Typische Beispiele sind Spannungs-Dehnungs-Abhängigkeiten in elastisch-plastischen Modellen, temperaturabhängige Diffusionskoeffizienten oder Dehnratenabhängigkeiten der Fließspannung. In der Thermodynamik und Kinetik werden freie Enthalpie, Phasengleichgewichte und Reaktionsgeschwindigkeiten explizit als Funktionen von Zustandsgrößen formuliert; hier ist die präzise Identifikation unabhängiger und abhängiger Variablen zentral.
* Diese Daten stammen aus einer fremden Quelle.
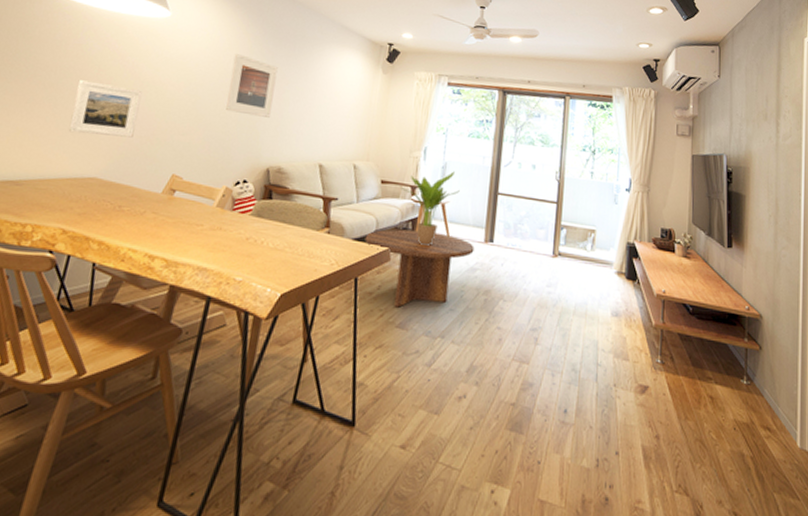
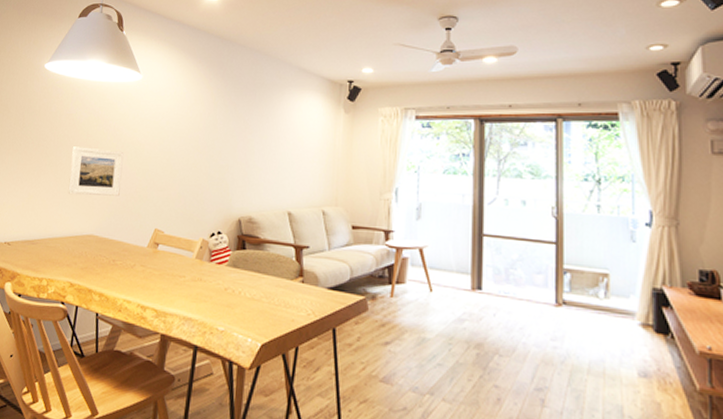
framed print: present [226,54,278,118] -> none [197,108,241,168]
coffee table: present [364,229,474,308] -> none [340,277,460,361]
potted plant: present [400,171,460,246] -> none [372,212,438,294]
Mehrfache Abhängigkeiten ("dependences") treten auf, wenn mehrere Einflussgrößen gleichzeitig wirken, z.B. die gekoppelte Temperatur-, Zeit- und Spannungsabhängigkeit von Kriechverformung oder die gleichzeitige Abhängigkeit der Korrosionsrate von pH-Wert, Potential und Mikrostruktur. Solche multivariaten Zusammenhänge erfordern oft phänomenologische oder mikromechanische Modelle, um Wechselwirkungen korrekt zu erfassen.
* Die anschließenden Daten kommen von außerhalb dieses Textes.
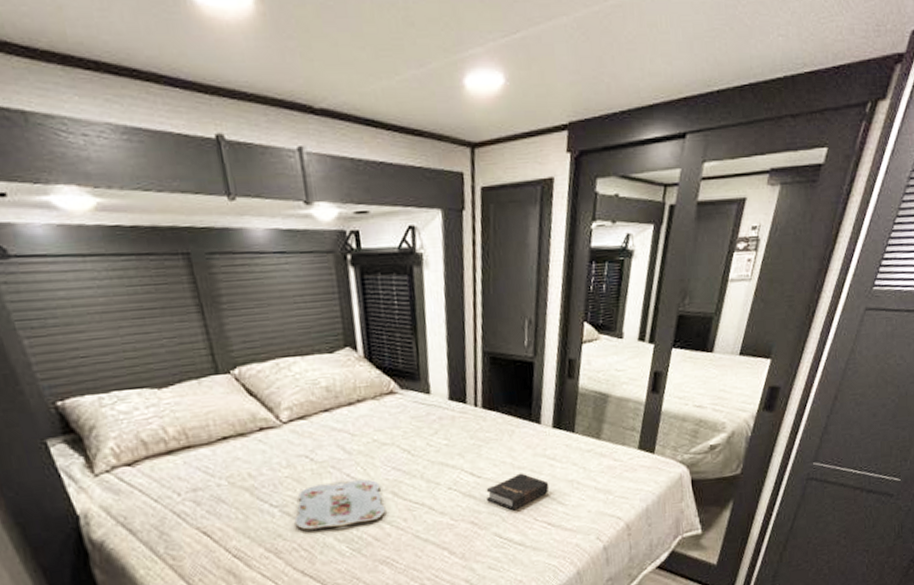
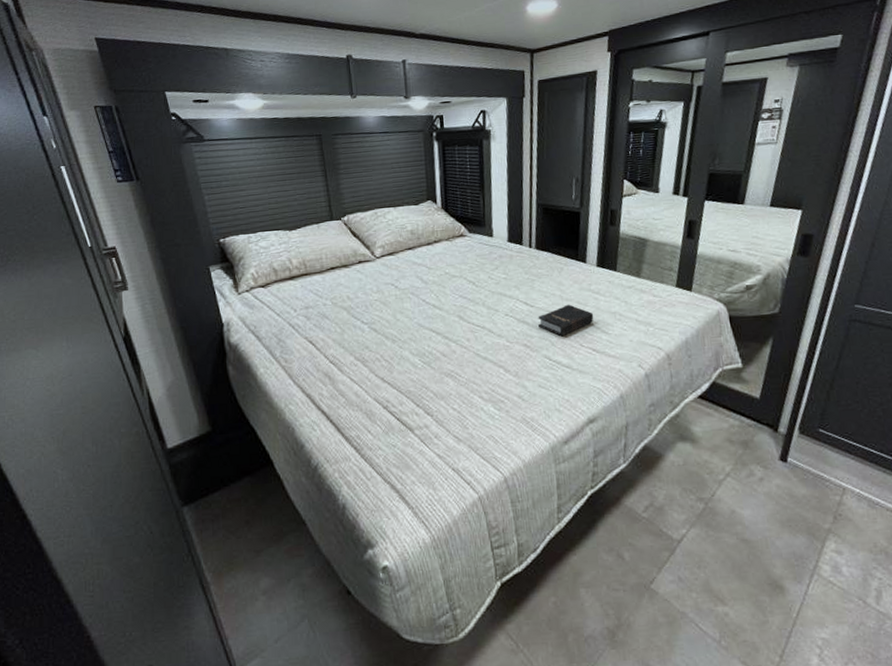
serving tray: present [294,479,386,530] -> none [379,304,453,344]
Für experimentelles Design und numerische Simulation (z.B. FEM unter Verwendung komplexer konstitutiver Gesetze) ist die saubere Trennung von Ursache und Wirkung sowie die Charakterisierung der funktionalen Form der Abhängigkeiten (linear, nichtlinear, hysteretisch, pfadabhängig) entscheidend. Pfad- und verlaufsabhängige Größen, wie plastische Verformung oder Schädigung, werden mit inneren Zustandsvariablen erfasst, die die Historie als spezifische Form von Abhängigkeit kodieren.